__To be done__
1. Duplicate the passage of the Walk Monster post starting at "For this reason, it" and ending at "virtual viewpoint around.".
2. Answer these questions using the Walk Monster post:
(a) What was Jonathan Blow's previous game before The Witness?
(b) On what occasion did the author and Jon go through the list of things in the codebase?
(c) Which code did they decide could have the biggest impact on the player's experience?

__Text section__
Walk Monster

2012-12-12 — The Witness

By	Casey Muratori

Despite not even being finished, The Witness is already one of my all-time favorite games. I’ve been playing it since Jonathan Blow started developing it several years ago, and I could not be more excited about its upcoming release.

Unlike Jon’s previous game Braid, the asset and programming scale for The Witness is much further toward the “triple-A” side of the scale than the “indie game” side. As anyone who works on these types of projects knows, the work required to successfully pull off a game goes up dramatically when you go that direction. The Witness already has several more people working on it than Braid did at its peak, but as with any project of this size, there are still many parts of the project that need more attention than the principals can afford to give them.

For this reason, it was always my intention to try to find some time to help out on The Witness when it came time to ship it. So this past Thanksgiving, Jon and I sat down and he went through a list of things in the codebase that he thought would benefit from the attention of an extra programmer. After considering the relative importance of the items, we decided that the player movement code was the place where improvements could have the biggest impact on the player’s experience.

Walkmonster in Wall

In the context of The Witness, the goal of player movement code is to be as unobtrusive as possible. The player is supposed to fully immerse themselves in an alternate reality, and every last detail is important to this experience. The last thing you ever want to happen is to have the player notice the fact that they’re sitting at a computer asking it to move a virtual viewpoint around.

__Given entries__
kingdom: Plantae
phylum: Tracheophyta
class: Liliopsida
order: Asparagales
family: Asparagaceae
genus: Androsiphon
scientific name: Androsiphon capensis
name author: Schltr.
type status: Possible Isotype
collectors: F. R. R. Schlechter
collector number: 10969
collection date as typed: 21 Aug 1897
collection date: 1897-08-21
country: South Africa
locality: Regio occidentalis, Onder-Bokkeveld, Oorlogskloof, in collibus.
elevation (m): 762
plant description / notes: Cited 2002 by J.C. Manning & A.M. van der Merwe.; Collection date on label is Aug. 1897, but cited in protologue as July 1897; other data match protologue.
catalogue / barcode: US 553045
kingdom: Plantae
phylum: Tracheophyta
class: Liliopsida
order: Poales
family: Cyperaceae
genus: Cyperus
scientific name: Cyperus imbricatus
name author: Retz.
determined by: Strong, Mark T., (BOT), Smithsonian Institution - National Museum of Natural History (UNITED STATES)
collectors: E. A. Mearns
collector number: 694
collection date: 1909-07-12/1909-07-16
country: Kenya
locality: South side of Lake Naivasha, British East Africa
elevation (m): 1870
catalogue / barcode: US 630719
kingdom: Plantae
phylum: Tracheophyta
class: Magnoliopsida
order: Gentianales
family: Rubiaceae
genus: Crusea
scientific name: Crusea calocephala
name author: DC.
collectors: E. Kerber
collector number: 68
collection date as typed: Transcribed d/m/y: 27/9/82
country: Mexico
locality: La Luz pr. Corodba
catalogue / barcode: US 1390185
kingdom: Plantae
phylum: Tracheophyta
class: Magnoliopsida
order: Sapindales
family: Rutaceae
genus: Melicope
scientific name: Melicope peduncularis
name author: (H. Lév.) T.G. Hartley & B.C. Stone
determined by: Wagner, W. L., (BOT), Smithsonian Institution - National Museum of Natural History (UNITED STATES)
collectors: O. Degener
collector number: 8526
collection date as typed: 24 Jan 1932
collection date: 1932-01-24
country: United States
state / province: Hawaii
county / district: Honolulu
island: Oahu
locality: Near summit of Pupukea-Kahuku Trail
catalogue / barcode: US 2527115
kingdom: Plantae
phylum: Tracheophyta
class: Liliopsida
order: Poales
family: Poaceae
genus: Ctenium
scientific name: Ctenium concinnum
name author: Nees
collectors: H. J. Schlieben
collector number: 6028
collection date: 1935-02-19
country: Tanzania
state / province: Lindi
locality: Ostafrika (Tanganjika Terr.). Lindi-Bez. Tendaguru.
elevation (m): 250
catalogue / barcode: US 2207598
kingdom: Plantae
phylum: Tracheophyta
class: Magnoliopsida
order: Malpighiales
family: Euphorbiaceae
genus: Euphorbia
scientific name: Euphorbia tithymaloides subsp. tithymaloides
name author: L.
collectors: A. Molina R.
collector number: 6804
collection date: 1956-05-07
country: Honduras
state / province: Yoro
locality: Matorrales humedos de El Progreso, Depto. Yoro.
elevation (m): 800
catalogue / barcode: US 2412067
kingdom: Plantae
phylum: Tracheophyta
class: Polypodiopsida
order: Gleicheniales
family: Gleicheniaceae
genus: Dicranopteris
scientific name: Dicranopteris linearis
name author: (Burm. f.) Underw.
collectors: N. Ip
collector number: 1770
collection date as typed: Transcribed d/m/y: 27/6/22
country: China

__Final results__
1.
For this reason, it was always my intention to try to find some time to help out on The Witness when it came time to ship it. So this past Thanksgiving, Jon and I sat down and he went through a list of things in the codebase that he thought would benefit from the attention of an extra programmer. After considering the relative importance of the items, we decided that the player movement code was the place where improvements could have the biggest impact on the player’s experience.

Walkmonster in Wall

In the context of The Witness, the goal of player movement code is to be as unobtrusive as possible. The player is supposed to fully immerse themselves in an alternate reality, and every last detail is important to this experience. The last thing you ever want to happen is to have the player notice the fact that they’re sitting at a computer asking it to move a virtual viewpoint around.

2.
(a) Braid
(b) This past Thanksgiving
(c) The player movement code